Raising the bar for Tech DD excellence

To adapt to evolving market dynamics and rising complexity, investors must raise the standard for Tech DD and what they can get out of it. No longer a box-ticking exercise, Tech DD is becoming a strategic discipline that informs value creation, sharpens strategy and transaction execution, and underwrites long-term defensibility.

Best-in-class investors take a structured, insight-driven approach that moves beyond technical health checks to align technology capabilities with the commercial and operational ambition of the investment thesis. The result is a more holistic view of risk, and upside that is anchored in evidence and informed by forward-looking analysis. 

What best-in-class Tech DD looks like

Attribute

Best practice approach

Product and roadmap

Focuses on team structure and development process maturity, ensuring alignment with business outcomes and delivery effectiveness. Clear ownership and well-defined processes help accelerate roadmap execution and improve product quality.

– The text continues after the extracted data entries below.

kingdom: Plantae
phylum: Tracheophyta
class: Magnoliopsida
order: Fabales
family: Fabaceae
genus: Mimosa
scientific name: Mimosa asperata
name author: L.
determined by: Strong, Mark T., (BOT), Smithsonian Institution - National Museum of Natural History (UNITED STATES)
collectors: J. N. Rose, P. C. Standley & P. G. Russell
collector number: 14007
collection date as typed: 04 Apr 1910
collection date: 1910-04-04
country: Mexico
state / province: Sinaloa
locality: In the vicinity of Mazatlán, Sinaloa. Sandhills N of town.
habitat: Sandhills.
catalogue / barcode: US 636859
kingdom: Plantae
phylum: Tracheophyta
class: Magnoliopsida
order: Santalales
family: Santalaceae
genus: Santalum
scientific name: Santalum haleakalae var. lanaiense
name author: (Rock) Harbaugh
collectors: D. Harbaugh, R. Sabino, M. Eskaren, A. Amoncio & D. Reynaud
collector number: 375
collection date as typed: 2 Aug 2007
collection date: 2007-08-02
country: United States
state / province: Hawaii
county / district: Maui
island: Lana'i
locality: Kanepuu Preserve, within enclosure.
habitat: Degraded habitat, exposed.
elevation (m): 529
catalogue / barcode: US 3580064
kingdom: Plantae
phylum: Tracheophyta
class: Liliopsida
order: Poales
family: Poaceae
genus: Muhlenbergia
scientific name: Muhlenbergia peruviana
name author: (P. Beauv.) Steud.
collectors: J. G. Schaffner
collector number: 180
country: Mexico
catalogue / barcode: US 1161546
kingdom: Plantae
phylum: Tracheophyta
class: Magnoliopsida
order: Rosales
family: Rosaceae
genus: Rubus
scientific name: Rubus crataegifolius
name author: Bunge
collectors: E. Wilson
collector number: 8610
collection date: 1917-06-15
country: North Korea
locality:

Technology and architecture

Emphasises architecture design and codebase scalability, assessing how the stack supports roadmap delivery and future growth. Robust, flexible architecture enables easier integration, reduces technical debt, and supports long-term innovation.

R&D organisation and processes

Reviews R&D spend composition, benchmarking against industry standards to evaluate efficiency and investment focus. Properly structured teams and balanced resource allocation drive innovation and ensure alignment with strategic priorities.

Hosting and Cloud

Concentrates on infrastructure scalability and cloud deployment practices, including CI/CD, to support performance and growth. Efficient hosting and deployment models reduce operational risk and enable rapid, reliable delivery of services.

Cybersecurity

Assesses key security controls, ensuring protection against risks and compliance with standards. Strong cybersecurity practices safeguard sensitive data, protect IP, and maintain trust with customers and stakeholders.

Conclusion: rethinking diligence for a new era of software investment

While software continues to dominate investment portfolios globally and across APAC, the path to value creation is becoming increasingly complex. Market dynamics have evolved. So too must the tools investors use to evaluate opportunity and manage risk.

For investors operating in an increasingly cautious market, the stakes are clear. The next wave of successful investors will be those who move beyond instinct and narrative, and towards deeper, data-informed evaluation.

In this environment, Tech DD is no longer a discretionary exercise. It is a strategic enabler that sharpens valuation, strengthens investment conviction and enhances post-deal execution. When executed to this downside, Tech DD doesn’t just protect downside; it unlocks upside by surfacing the levers that drive real technical and commercial value. The investors that leverage Tech DD to a new standard are the ones that will be best positioned to capture outsized returns in an increasingly complex software landscape.

Summary

This whitepaper explores the evolving landscape of software sector M&A, highlighting the critical role of technology due diligence in mitigating risk and maximising value. As market dynamics shift and AI accelerates disruption, investors must adapt their approach to diligence, focusing on scalability, integration, and defensibility. By adopting a structured, insight-driven framework, private capital can better navigate headwinds, safeguard returns, and position portfolios for sustainable growth in a rapidly changing environment.